Они уже ушли, и было понятно, что приехали они вовсе не за ним, но какое-то чувство не отпускало его – то ли тревоги, то ли счастья. Эти охотники и птицы пробудили воспоминания, связанные с Пичугой Ханем. «Какой удивительный дар был у Пичуги! Ведь это надо – понимать язык птиц! Иначе как бы он прожил пятнадцать лет в диких горах и лесах? Наверняка говорил с птицами, рассказывал японским птахам, как тоскует о родных краях, а может, многие летали за море, в Гаоми, и приносили весточки от Пичуги, да только мы не понимали, о чем они щебечут». Бах! Бах! Опять выстрел дуплетом. Сняли утку. Заряд дроби изрешетил бедолагу, когда она взлетела всего на метр. По болоту разметались зеленоватые перья, и она камнем рухнула в воду. Секретарь отбросил туфли, которые держал в руке, закатал штанины и снова собрался за птицей.
– Брось, Сяо Хэ, не надо, – сказал вице-мэр. – Подумаешь, мелочь, не стоит того.
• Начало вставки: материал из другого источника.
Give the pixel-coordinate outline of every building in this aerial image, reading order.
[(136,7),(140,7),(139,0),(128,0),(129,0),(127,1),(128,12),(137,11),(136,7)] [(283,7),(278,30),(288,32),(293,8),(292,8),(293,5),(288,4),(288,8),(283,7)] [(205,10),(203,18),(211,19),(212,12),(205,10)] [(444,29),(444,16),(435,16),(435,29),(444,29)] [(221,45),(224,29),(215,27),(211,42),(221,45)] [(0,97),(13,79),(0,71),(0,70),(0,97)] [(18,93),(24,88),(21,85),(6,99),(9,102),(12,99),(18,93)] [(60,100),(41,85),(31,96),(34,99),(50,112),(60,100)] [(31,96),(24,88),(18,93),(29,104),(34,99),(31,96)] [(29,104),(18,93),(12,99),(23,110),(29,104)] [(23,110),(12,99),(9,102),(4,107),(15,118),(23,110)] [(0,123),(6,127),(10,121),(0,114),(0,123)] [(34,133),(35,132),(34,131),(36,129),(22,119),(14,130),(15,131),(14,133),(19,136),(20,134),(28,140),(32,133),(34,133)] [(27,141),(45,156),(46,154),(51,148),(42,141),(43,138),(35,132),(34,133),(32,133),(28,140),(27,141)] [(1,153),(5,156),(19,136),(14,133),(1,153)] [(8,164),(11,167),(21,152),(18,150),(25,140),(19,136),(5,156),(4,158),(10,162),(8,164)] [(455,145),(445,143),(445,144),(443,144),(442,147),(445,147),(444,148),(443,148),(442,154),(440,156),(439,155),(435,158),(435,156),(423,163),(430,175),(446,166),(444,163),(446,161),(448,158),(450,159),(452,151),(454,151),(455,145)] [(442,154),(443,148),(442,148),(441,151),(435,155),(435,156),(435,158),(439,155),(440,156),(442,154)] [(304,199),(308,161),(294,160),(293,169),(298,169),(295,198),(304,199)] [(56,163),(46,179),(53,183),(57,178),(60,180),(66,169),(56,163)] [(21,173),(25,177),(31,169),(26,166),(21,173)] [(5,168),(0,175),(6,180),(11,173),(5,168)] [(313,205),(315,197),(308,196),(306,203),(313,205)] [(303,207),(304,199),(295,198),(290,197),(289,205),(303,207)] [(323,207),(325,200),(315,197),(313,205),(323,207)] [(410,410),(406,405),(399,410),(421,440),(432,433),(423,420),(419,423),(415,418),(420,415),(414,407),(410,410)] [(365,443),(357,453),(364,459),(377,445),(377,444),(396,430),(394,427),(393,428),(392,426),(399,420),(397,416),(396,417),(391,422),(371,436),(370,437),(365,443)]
– Нет, – надула губки дама в красном. – Хочу изумрудные перышки с нее.
– Не извольте беспокоиться, – угодливо склонился перед ней Сяо Хэ, – принесу.
Он смело ступил в болотную жижу и, пыхтя, двинулся вперед. Ил доходил до колен, и брел он с трудом. Рядом с мертвой уткой было глубже, он уже провалился чуть ли не по пояс.
– Сяо Хэ, назад! – закричал вице-мэр, но было поздно. Из ила с хлюпаньем вылетел пахнущий серой пузырь, и казалось, не парень ухнул вниз, а ил поднялся. Откинув голову назад, секретарь что-то крикнул. Что именно, Цзиньтун не разобрал, но бледное лицо парня и выражение ужаса на этом лице прочно отпечатались в его сознании.
К вечеру попытки извлечь тело из трясины прекратили, все разошлись. Лишь одна седовласая женщина осталась сидеть возле болота, обливаясь слезами. Какие-то люди тоскливо упрашивали ее, устало тянули за руку, но старушка вырывалась, не уходила. Она снова и снова бросалась туда, где утонул ее сын, и каждый раз ее оттаскивали те, что были рядом. Потом эти люди взяли ее под руки и просто уволокли. Носки ее ног оставили на лугу две белесые полоски следов.
И снова все стихло. Перед глазами расстилался луг, развороченный автомобильными колесами и гусеницами, затоптанный десятками ног. В сумеречном воздухе смешались запахи людей, машин и сочный аромат трав. Парня искали целый день, но вызволить его из ила так и не удалось. В эту яму опускались бойцы военной полиции, обмотанные вокруг пояса стальной проволокой, все перемазались, но дна ямы так и не достигли. Секретарь словно во вьюна оборотился, и куда он зарылся – один Бог знает.
Весь день Цзиньтун просидел у могилы матери. Никто с ним не заговаривал, никто даже не спросил, кто лежит в этой могиле. Смерть молодого секретаря снова ввергла его в размышления: «Если опять заявится суровый представитель власти и будет требовать раскопать могилу, я раскопаю, вытащу тело, взвалю на спину, пройду несколько шагов и ухну вместе с матерью в эту яму. До последней минуты не отпущу рук, вдвоем оно потяжелее, можно погрузиться и быстрее, и глубже».